Gyrating her hips, the girl’s movements increased until it actually felt like I had penetrated her. We finally came at the same time, me launching about a shot glass’ worth of semen onto my stomach and fresh sheen of wetness coating the girl’s womanhood. At the feeling of ecstasy, I gave a deep grunt and the girl gave a shrill and rather adorable whine before she collapsed on top me.
"We’re so close, we can already bring each other happiness."
"Any chance we could take it a step further?" I asked, placing my hands on the sides of her face and brushing aside her long crimson hair.
"No. Close as we are, we cannot yet bond ourselves in that way. Only when we both live will we be able to create life for ourselves. Soon, we will be able to give each other and ourselves unending euphoria. Wait for me."

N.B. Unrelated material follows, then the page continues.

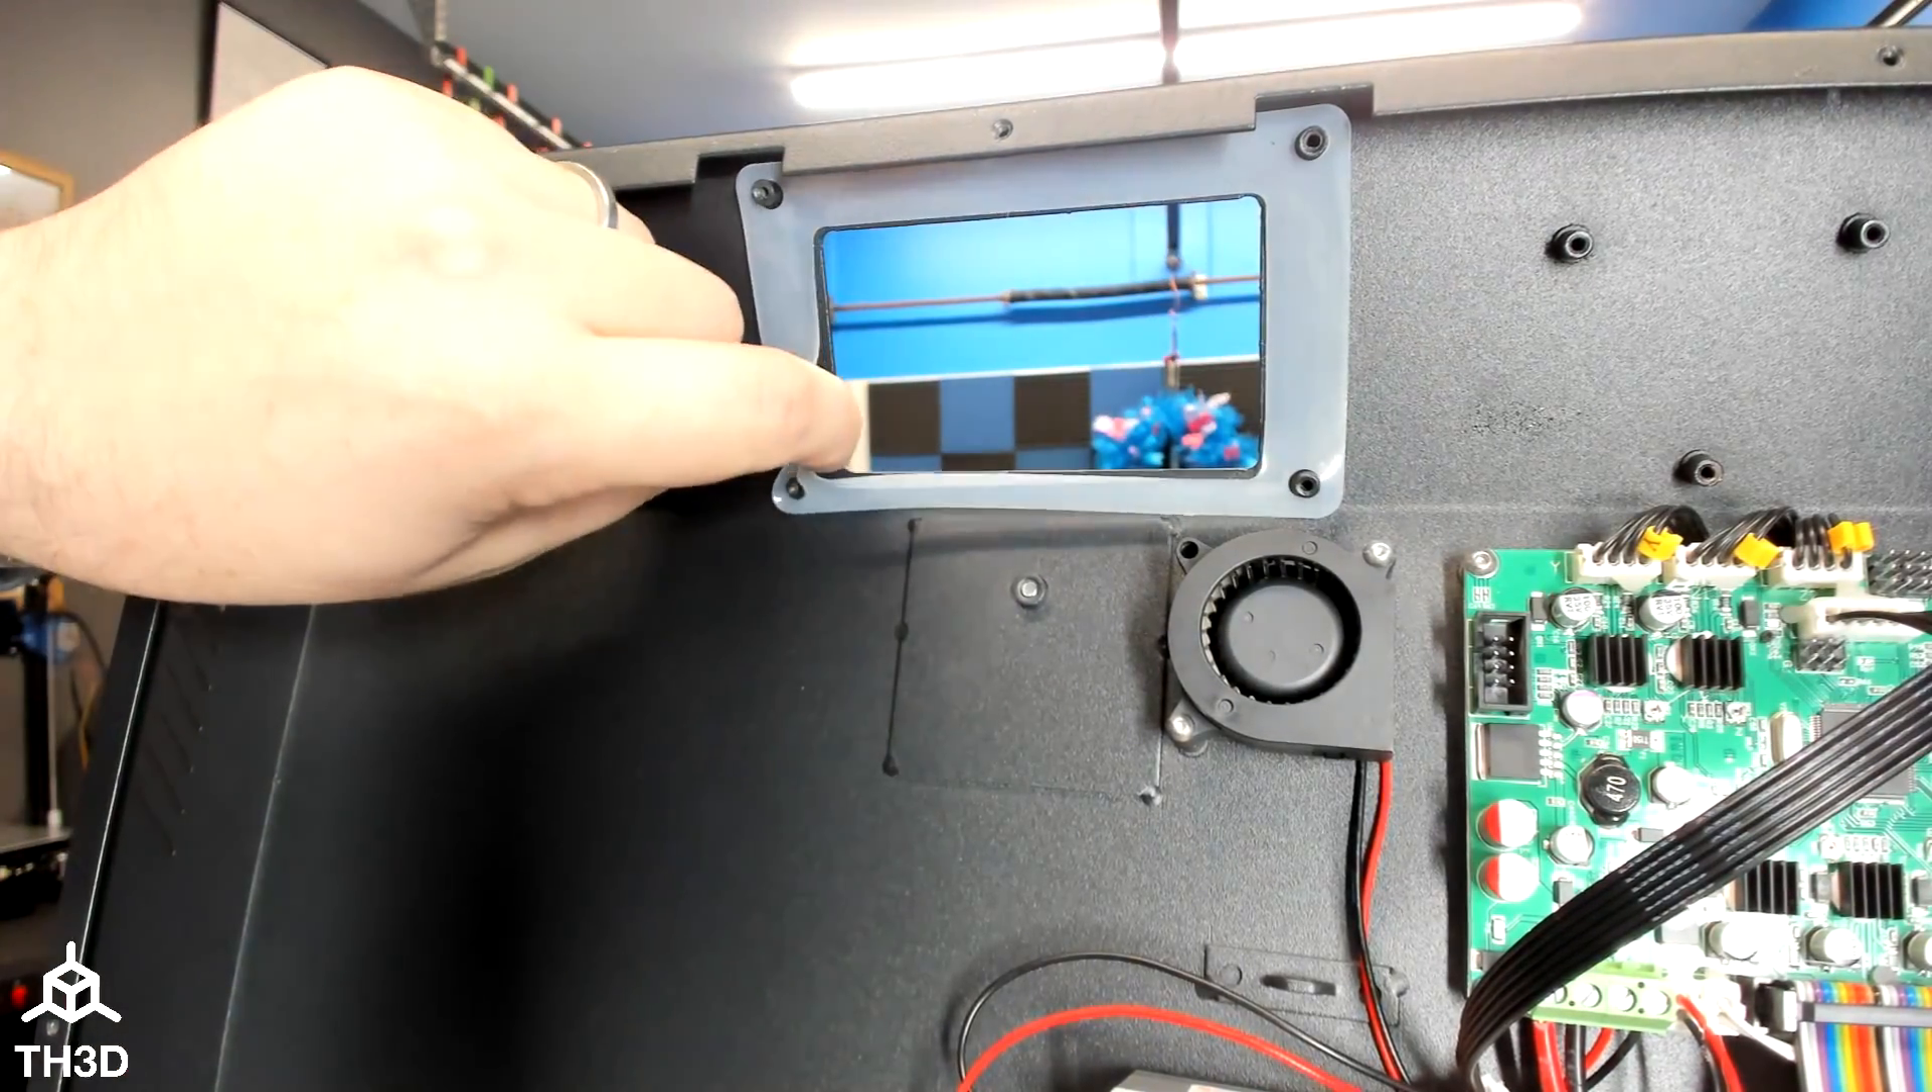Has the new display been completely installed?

"But I don’t know what I’m waiting for… And I don’t know if I can wait much longer. Every day, my ability to endure this pain lessens. I’m losing my sense of touch, my sight and hearing are failing, and my body is wasting away because I cannot hold food down. I just want to die. I just want it all to stop. If I end it all, then I can spend eternity with you."
The girl lowered her head and kissed me, brushing aside my fear. "We will spend all of eternity together, but wouldn’t that eternity mean even more if it also meant a lifetime? Just wait, and I will turn this realm into heaven for you. Here, let me give you something, something to hold you over until our day comes."
Smiling, she moved down to my deflating manhood. Lowering her head, she began licking up the semen I had ejaculated just a minute ago, humming in joy like it was chocolate syrup. Watching her tongue lap up my seed, I felt my cock re-harden, which she lovingly stroked with her hand.
After licking up every drop, she held her head just above my manhood, stroking it with her hand and working out any softness. "Now, let me bring you happiness."
She then took the whole thing into her mouth, swallowing it with ease and bringing her lips all the way down to the base. At both the sight and feeling of her sucking me off, I immediately had my second orgasm and shot a dose of semen down her throat. The girl quickly pulled her head back and coughed, but before I could apologize, she smiled.
"Don’t worry, it’s fine. Just try and hold back a little, let me enjoy this too. Besides, it’s delicious," she said coyly.
Holding back? Hell, that was easy, I doubt I had any sperm left to release, but with her hand stroking my cock and that hungry expression on her face, I couldn’t lose my erection if I wanted to.
Bringing her head back down, the girl resumed blowing me, but this time taking it slow. She started simply by running her tongue around the head, licking away any sperm that remained from my first or second orgasm. She then moved to the shaft, delivering long wide sweeps, almost tracing each vein and sending shivers up my spine. After physically memorizing every detail of my cock, the girl again wrapped her mouth around it completely, bringing her head down so the tip was crammed against the back of her throat. Moving each time with an upward inflection, she began bobbing her head with a steady rhythm, massaging my dick with her tongue and cheeks while her saliva dripped down into my lap.
As she worked, I watched with a smile and gently stroked her hair and brushed my fingers against her cheeks, trying to communicate my gratitude without interrupting her. Through her efforts, I could feel my body working up the strength for one last climax. It would probably be a dry fire, but it would be no less powerful. Sucking on my dick like it was the straw in a particularly thick milkshake, the girl broke through the final threshold I needed and I finally came, spraying every last drop of semen I had into her mouth and on her face when she finally released it.
I laid my head back, completely drained of both energy and cum. After swallowing all of my seed and cleaning it off her face, the girl sat on my lap and ran her fingers through my hair. "Name me, so that I may exist solely for you, so that I may bring you happiness and ease your suffering. Then when you regain the will to live, you will exist solely for me, and this world will become paradise for all the days of our lives."
She kissed me on the forehead, the feel of her lips being the last sensation as I fell back to sleep.